What is expected -> Copy out verbatim every line of the records from the one containing "realista; Óleo sobre" through the last line, including both.

BEGIN The records

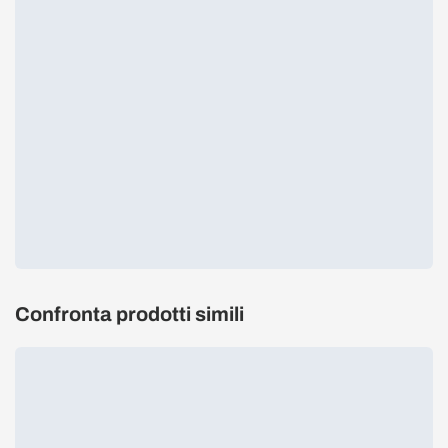
Confronta prodotti simili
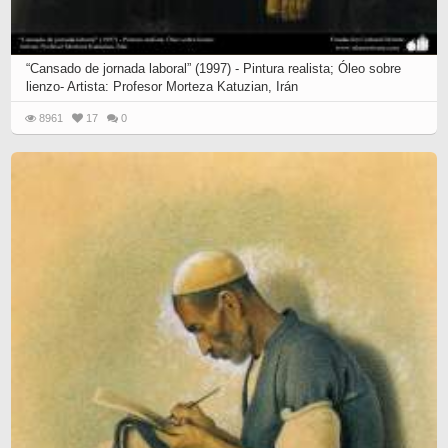
“Cansado de jornada laboral” (1997) - Pintura realista; Óleo sobre
lienzo- Artista: Profesor Morteza Katuzian, Irán
8961
17
0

END The records

Solution to the problem ->
“Cansado de jornada laboral” (1997) - Pintura realista; Óleo sobre
lienzo- Artista: Profesor Morteza Katuzian, Irán
8961
17
0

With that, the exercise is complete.